MCFEND: A Multi-source Benchmark Dataset for Chinese Fake News Detection
Yupeng Li, Haorui He, Jin Bai, Dacheng Wen
TL;DR
The study tackles the limitation of single-source Chinese fake news datasets by introducing MCFEND, a large multi-source benchmark that spans 23,789 Chinese news items from 14 fact-checking agencies across three source groups and includes rich social-context signals. It formulates the problem as a binary classification over multimodal content and social context, and systematically evaluates six baseline models (both content-based and social-context-based) under cross-source, multi-source, and unseen-source settings. Key findings show substantial performance degradation when moving from Weibo-only training to other sources, and demonstrate that multi-source training substantially improves robustness, with notable gains for RoBERTa and CAFE, while modal fusion models generally offer better cross-source resilience. MCFEND is proposed as a practical benchmark to advance Chinese fake news detection in real-world, diverse-source environments, guiding the development of more robust, transferable detection methods.
Abstract
The prevalence of fake news across various online sources has had a significant influence on the public.
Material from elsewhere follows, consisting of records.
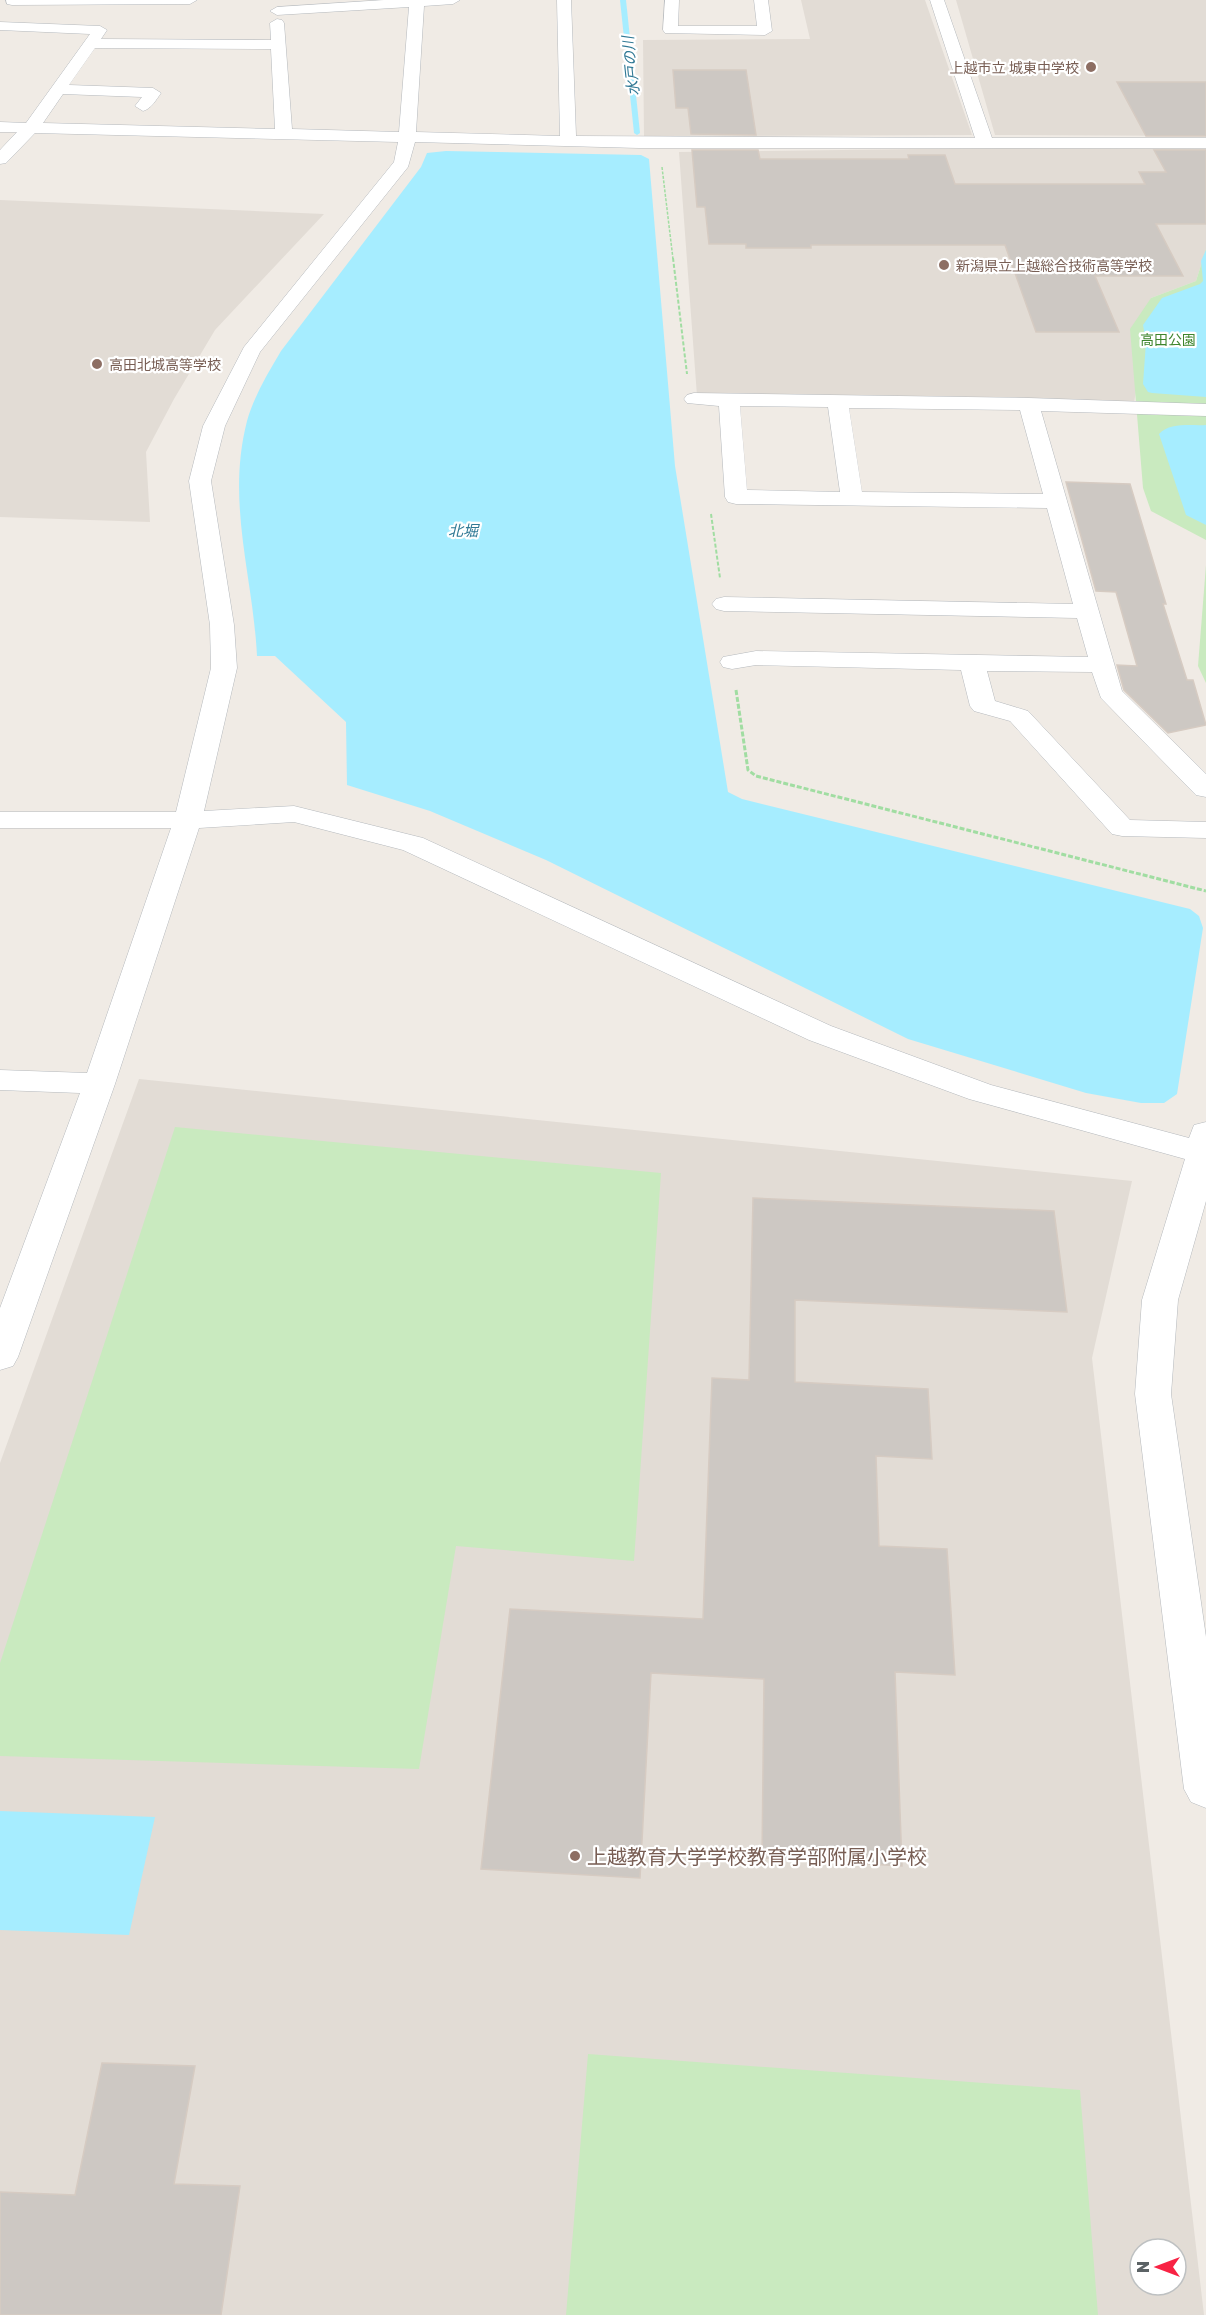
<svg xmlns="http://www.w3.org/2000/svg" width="1206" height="2315" font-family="'Golos Text','Noto Sans JP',sans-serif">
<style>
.education{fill:#e2dcd5;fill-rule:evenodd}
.green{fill:#c9eabf}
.water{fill:#a6edff}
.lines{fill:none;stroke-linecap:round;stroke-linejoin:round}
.stream{fill:#a6edff;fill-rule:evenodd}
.building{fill:#cdc8c3;stroke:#d6cbc2;stroke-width:1.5}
.minor-casing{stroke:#b5b9bd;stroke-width:1}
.path-far2{stroke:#a1dda2;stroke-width:1.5;stroke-dasharray:3 1.5;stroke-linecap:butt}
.path-far1{stroke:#a1dda2;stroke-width:2;stroke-dasharray:4 2;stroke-linecap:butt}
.path{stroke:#a1dda2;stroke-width:3;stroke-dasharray:5 2;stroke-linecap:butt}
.minor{fill:#fff;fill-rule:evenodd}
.education-dot{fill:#8d6e63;stroke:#fff;stroke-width:2}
.labels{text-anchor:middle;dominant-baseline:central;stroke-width:4.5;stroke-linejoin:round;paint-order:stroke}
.far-education-label{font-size:14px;fill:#785e54;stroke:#fff;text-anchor:start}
.far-park-label{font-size:14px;fill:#3e852d;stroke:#fff}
.far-water-label{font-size:15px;font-style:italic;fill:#307995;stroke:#fff}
.near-education-label{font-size:20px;fill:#785e54;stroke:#fff;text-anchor:start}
</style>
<rect width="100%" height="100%" fill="#f0ebe5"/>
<g class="education">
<path d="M 801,0 L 925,0 L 972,135 L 644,136 L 643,40 L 810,39 Z"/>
<path d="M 956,0 L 1206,0 L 1206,136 L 995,135 Z"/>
<path d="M 1003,148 L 1206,149 L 1206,249 L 1196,281 L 1151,298 L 1134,403 L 697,396 L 679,152 Z"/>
<path d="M 0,200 L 324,214 L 215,330 L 174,399 L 146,452 L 150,522 L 0,517 Z"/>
<path d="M 139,1079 L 1132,1181 L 1092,1358 L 1204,2315 L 0,2315 L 0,1463 ZM 1140,2249 L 1176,2249 L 1176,2285 L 1140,2285 Z"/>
</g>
<g class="green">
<path d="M 1206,249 L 1206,540 L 1151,511 L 1143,488 L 1130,329 L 1151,298 L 1196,281 Z"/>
<path d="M 1206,565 L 1206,683 L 1198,666 Z"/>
<path d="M 175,1127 L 661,1173 L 634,1561 L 456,1546 L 419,1769 L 0,1756 L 0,1663 Z"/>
<path d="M 588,2054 L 1080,2090 L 1098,2315 L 566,2315 Z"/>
</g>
<g class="water">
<path d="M 446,151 L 641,155 L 649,159 L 675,466 L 728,792 L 742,799 L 1190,909 L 1199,916 L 1203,928 L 1177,1094 L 1164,1103 L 1141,1103 L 1086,1093 L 908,1039 L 546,860 L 430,811 L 347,785 L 346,722 L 275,656 L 257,656 C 253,575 226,503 247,421 C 254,396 268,373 281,351 L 421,167 L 427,153 Z"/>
<path d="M 1206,250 L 1206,397 L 1152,393 L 1148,392 L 1143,384 L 1146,342 L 1143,325 L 1162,298 L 1200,284 L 1203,281 L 1201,261 Z"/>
<path d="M 1206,425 L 1206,525 L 1186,515 L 1159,434 C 1170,422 1191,426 1206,425 Z"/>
<path d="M 0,1811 L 155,1817 L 129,1935 L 0,1930 Z"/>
</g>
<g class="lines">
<path class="stream" d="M 620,0 L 626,0 L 640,133 L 637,135 L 634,133 Z"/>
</g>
<g class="building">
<path d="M 673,70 L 746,70 L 756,135 L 691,134 L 688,108 L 676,108 Z"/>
<path d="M 1117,82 L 1206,82 L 1206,136 L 1146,136 Z"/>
<path d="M 692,150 L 758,150 L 760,159 L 909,159 L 908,155 L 945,155 L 955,184 L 1145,184 L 1139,172 L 1166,172 L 1154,150 L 1206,150 L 1206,224 L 1156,224 L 1183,276 L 1095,276 L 1119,332 L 1036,332 L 1005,245 L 811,245 L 811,248 L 746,248 L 746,244 L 709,244 L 705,207 L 697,207 Z"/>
<path d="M 1066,482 L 1130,484 L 1166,604 L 1163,604 L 1187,680 L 1193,680 L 1206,725 L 1168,733 L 1124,690 L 1117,665 L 1137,666 L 1116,592 L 1096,591 Z"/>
<path d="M 753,1198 L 1054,1211 L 1067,1312 L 795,1300 L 795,1382 L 928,1389 L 932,1459 L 876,1456 L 879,1546 L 947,1549 L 955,1675 L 895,1672 L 902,1866 L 762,1858 L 764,1679 L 651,1673 L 640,1878 L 481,1869 L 510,1609 L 703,1619 L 712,1378 L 749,1380 Z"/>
<path d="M 102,2063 L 195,2066 L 174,2184 L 240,2186 L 221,2315 L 0,2315 L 0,2192 L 75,2195 Z"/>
</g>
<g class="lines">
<g class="minor-casing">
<g id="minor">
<path d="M 6,0 L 197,0 L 190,4 L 12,5 L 7,4 Z"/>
<path d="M 384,0 L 460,0 L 453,4 L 424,6 L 416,132 L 560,136 L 557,0 L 571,0 L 576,136 L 975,138 L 930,0 L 944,0 L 992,138 L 1206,138 L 1206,148 L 639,148 L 415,142 L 408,167 L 260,352 L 225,426 L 211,481 L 234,625 L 237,668 L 204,811 L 294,806 L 423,838 L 831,1026 L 991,1085 L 1189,1138 L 1194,1125 L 1206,1122 L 1206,1201 L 1178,1300 L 1171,1394 L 1206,1637 L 1206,1808 L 1191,1802 L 1184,1789 L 1135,1394 L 1142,1300 L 1185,1159 L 969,1099 L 809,1040 L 403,850 L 294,822 L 199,828 L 115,1084 L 18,1357 L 13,1366 L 0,1370 L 0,1308 L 80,1093 L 0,1090 L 0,1070 L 87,1073 L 171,828 L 0,828 L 0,812 L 176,812 L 211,668 L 210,625 L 189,481 L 203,426 L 244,347 L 394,162 L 398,142 L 35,133 L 6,163 L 0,164 L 0,150 L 17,132 L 0,132 L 0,122 L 26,123 L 90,34 L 0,30 L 0,22 L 100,26 L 107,30 L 101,39 L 271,40 L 270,23 L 277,19 L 282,20 L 284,23 L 292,129 L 399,132 L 409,7 L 277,15 L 270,11 L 277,7 ZM 95,48 L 271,49 L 275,129 L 43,123 L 63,94 L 142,97 L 135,106 L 143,111 C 151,109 156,100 161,93 L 153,88 L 69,85 Z"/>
<path d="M 665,0 L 679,0 L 678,26 L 757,26 L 754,0 L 768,0 L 772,31 L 765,35 L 665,33 L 663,30 Z"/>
<path d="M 694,393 L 1029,398 L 1206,404 L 1206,416 L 1041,411 L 1122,691 L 1206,774 L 1206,797 L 1196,795 L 1101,698 L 1092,672 L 987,671 L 995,701 L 1028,711 L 1130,820 L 1206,822 L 1206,838 L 1122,836 L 1112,834 L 1010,721 L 974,711 L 970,706 L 961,670 L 756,665 L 732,669 L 723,667 L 720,662 L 723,657 L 756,651 L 1088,657 L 1077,618 L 724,611 L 716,609 L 712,604 L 716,599 L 724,597 L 1073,604 L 1047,508 L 736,504 L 728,502 L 725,497 L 719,406 L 687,403 L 684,399 L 687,395 ZM 740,406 L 828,407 L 840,492 L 747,490 ZM 849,408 L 1020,410 L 1043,494 L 862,492 Z"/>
</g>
</g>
<path class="path-far2" d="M 662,167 L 673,259"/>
<g class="path-far1">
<path d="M 673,258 L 687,374"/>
<path d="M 711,514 L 720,578"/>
</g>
<path class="path" d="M 736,690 L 748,770 L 756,776 L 1206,891"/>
<use href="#minor" class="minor"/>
</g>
<g class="education-dot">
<circle cx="1091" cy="67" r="6"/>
<circle cx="944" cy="265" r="6"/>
<circle cx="97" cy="364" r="6"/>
<circle cx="575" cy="1856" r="6"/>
</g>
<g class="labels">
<g class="far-education-label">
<text x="1079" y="67" text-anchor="end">上越市立 城東中学校</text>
<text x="956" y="265">新潟県立上越総合技術高等学校</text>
<text x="109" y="364">高田北城高等学校</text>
</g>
<g class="far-park-label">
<text x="1168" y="339">高田公園</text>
</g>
<g class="far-water-label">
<text transform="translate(630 66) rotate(-96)">水戸の川</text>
<text x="463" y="530">北堀</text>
</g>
<g class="near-education-label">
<text x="587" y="1856">上越教育大学学校教育学部附属小学校</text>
</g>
</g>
<g transform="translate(1158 2267) rotate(270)"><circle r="28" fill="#ffffff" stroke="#bec1c2" stroke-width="1.5"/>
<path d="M0-4.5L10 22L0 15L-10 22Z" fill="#f82344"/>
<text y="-9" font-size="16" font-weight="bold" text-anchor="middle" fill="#5c6366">N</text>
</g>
</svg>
Existing Chinese fake news detection datasets are limited to news sourced solely from Weibo. However, fake news originating from multiple sources exhibits diversity in various aspects, including its content and social context. Methods trained on purely one single news source can hardly be applicable to real-world scenarios. Our pilot experiment demonstrates that the F1 score of the state-of-the-art method that learns from a large Chinese fake news detection dataset, Weibo-21, drops significantly from 0.943 to 0.470 when the test data is changed to multi-source news data, failing to identify more than one-third of the multi-source fake news. To address this limitation, we constructed the first multi-source benchmark dataset for Chinese fake news detection, termed MCFEND, which is composed of news we collected from diverse sources such as social platforms, messaging apps, and traditional online news outlets. Notably, such news has been fact-checked by 14 authoritative fact-checking agencies worldwide. In addition, various existing Chinese fake news detection methods are thoroughly evaluated on our proposed dataset in cross-source, multi-source, and unseen source ways. MCFEND, as a benchmark dataset, aims to advance Chinese fake news detection approaches in real-world scenarios.